=== Supplied passage ===
= = =

Monday, April 27, 2009

Change in Child Custody Laws: Time-Sharing in Florida

The Florida legislature recently enacted laws that abolished the concept of "primary" and "secondary" child custody as well as "visitation." The court system was overwhelmed with parents who were fighting not only about at whose home the child would spend most of his time, but also over who should have the title of primary child custodian. Many believed that, if they were deemed the "secondary" child custodian, then they were also a second-class parent. Further, may parties resented that they had to "visit" the child rather than live with or spend time with the child. In an effort to help parents avoid fighting over semantics, the Florida legislature adopted the concept of "time-sharing" to replace the old regime of awarding custody to one parent or the other.

= = =

=== The exercise ===
Reproduce the part of the Florida custody post that begins at the words "The Florida legislature recently" and stops after "or the other.".

=== Given records ===
= = =

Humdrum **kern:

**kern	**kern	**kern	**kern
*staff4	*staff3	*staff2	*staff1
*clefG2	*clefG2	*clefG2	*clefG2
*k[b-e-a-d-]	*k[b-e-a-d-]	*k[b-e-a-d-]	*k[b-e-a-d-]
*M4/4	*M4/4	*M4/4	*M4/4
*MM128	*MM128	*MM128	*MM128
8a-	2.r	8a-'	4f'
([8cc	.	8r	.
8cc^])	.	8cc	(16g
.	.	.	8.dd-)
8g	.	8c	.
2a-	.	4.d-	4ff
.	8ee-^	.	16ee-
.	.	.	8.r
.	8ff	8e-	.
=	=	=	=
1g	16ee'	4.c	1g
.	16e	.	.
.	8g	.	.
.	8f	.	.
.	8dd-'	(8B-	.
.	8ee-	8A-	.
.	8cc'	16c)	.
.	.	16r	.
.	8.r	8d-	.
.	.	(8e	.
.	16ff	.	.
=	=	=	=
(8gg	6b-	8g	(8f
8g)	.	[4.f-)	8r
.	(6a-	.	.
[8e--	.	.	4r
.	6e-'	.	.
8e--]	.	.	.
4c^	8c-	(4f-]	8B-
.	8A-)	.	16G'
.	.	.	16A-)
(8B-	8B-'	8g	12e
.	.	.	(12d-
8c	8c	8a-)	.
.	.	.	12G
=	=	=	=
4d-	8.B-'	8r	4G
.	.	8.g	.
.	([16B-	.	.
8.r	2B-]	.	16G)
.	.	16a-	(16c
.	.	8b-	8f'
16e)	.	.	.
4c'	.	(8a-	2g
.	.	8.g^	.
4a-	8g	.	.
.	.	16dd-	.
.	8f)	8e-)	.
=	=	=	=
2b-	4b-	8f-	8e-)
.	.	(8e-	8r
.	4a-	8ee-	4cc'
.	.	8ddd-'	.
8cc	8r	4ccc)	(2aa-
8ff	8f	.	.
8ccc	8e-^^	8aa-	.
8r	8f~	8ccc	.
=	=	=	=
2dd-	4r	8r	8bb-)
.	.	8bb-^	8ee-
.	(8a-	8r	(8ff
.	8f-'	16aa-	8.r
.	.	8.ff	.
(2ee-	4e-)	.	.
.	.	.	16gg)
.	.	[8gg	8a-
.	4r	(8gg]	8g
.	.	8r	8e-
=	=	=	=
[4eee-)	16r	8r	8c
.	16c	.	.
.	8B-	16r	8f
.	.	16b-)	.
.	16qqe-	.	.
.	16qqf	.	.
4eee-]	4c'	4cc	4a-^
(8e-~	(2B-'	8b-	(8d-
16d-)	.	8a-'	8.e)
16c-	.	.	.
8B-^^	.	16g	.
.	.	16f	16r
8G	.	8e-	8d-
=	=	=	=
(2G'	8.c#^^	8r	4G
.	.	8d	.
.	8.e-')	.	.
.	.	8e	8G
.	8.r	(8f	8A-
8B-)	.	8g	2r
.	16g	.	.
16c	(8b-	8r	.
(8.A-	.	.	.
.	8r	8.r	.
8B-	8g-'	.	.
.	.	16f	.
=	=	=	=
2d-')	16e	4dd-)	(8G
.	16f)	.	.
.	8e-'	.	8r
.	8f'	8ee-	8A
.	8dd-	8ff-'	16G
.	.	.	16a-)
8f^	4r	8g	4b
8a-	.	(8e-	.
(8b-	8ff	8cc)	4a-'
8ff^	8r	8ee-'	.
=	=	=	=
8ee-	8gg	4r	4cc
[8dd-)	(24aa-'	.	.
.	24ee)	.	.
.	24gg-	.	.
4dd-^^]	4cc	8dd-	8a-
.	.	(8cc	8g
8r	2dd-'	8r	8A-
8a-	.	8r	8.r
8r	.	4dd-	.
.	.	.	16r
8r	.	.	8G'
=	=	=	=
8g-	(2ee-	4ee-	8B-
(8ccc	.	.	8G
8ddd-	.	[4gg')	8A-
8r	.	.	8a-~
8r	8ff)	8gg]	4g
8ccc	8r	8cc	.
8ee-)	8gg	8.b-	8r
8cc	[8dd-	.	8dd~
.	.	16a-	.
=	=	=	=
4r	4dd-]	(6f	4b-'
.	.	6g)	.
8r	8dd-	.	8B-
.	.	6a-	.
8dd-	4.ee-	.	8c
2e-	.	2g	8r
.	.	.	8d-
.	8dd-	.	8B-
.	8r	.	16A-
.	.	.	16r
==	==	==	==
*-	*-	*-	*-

= = =

=== Finished exercise ===
The Florida legislature recently enacted laws that abolished the concept of "primary" and "secondary" child custody as well as "visitation." The court system was overwhelmed with parents who were fighting not only about at whose home the child would spend most of his time, but also over who should have the title of primary child custodian. Many believed that, if they were deemed the "secondary" child custodian, then they were also a second-class parent. Further, may parties resented that they had to "visit" the child rather than live with or spend time with the child. In an effort to help parents avoid fighting over semantics, the Florida legislature adopted the concept of "time-sharing" to replace the old regime of awarding custody to one parent or the other.